-- EXERCISE MATERIAL follows --
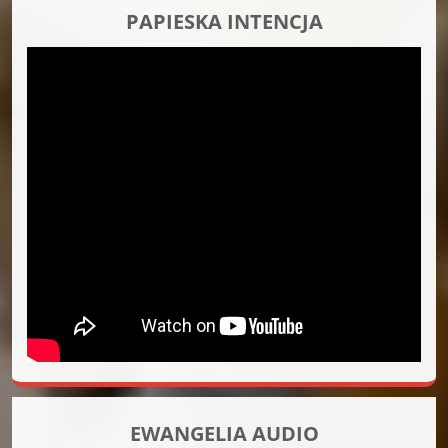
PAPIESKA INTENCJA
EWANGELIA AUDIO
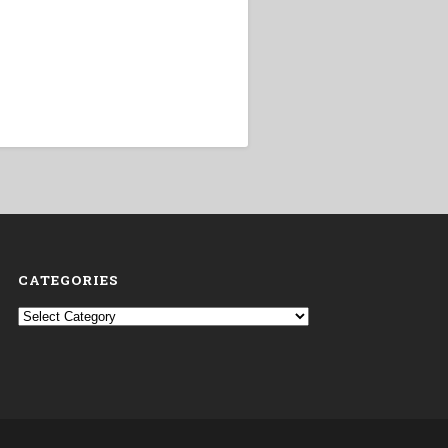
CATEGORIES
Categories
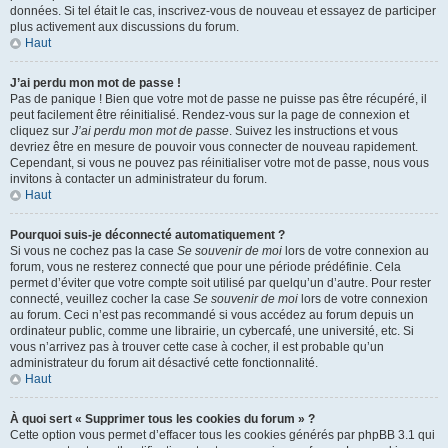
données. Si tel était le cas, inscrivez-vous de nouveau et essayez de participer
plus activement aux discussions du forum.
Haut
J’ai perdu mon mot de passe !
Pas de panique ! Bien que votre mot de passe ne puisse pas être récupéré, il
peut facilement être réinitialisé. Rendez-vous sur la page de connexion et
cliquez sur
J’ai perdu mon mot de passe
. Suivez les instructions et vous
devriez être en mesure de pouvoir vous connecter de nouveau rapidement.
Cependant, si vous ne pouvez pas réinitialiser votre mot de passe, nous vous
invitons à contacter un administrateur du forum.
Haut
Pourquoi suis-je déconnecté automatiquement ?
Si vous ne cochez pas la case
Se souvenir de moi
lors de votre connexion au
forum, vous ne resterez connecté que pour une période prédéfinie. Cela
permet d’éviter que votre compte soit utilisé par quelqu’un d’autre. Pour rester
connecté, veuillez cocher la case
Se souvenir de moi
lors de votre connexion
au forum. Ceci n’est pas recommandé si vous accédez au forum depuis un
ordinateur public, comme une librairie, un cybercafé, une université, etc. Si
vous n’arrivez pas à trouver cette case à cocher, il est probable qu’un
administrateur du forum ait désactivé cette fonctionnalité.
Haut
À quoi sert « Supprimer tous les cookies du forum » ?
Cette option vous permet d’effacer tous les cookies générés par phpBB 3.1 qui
-- EXERCISE MATERIAL concluded --
-- EXERCISE MATERIAL follows --
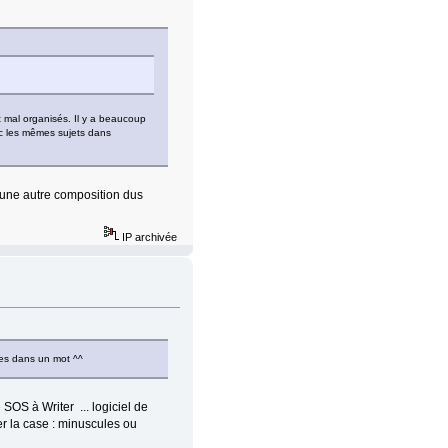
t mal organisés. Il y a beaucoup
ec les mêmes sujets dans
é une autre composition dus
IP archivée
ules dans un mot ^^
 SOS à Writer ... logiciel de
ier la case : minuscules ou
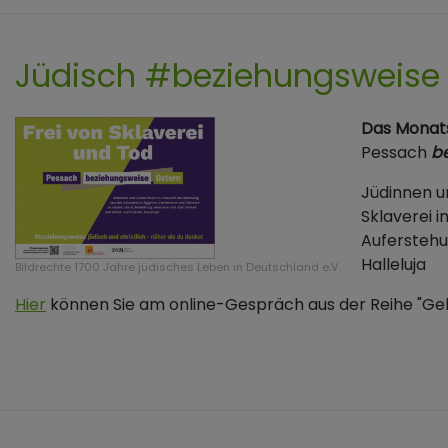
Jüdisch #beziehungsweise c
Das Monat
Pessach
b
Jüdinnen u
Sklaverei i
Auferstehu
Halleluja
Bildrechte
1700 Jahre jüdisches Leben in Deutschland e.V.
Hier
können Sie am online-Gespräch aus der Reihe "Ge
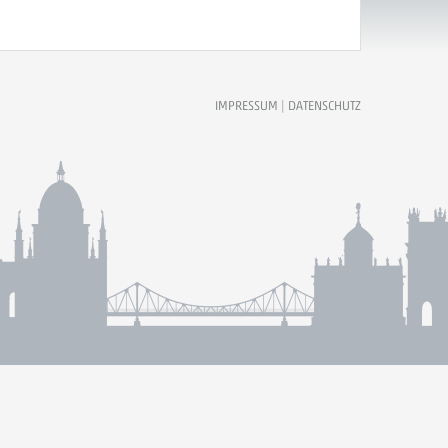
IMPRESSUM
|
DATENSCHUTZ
-- EXERCISE MATERIAL concluded --
- [TASK]:
In the records above, how many lines include "dans"? Reply only with the number.

- [PROBLEM SOLUTION]:
2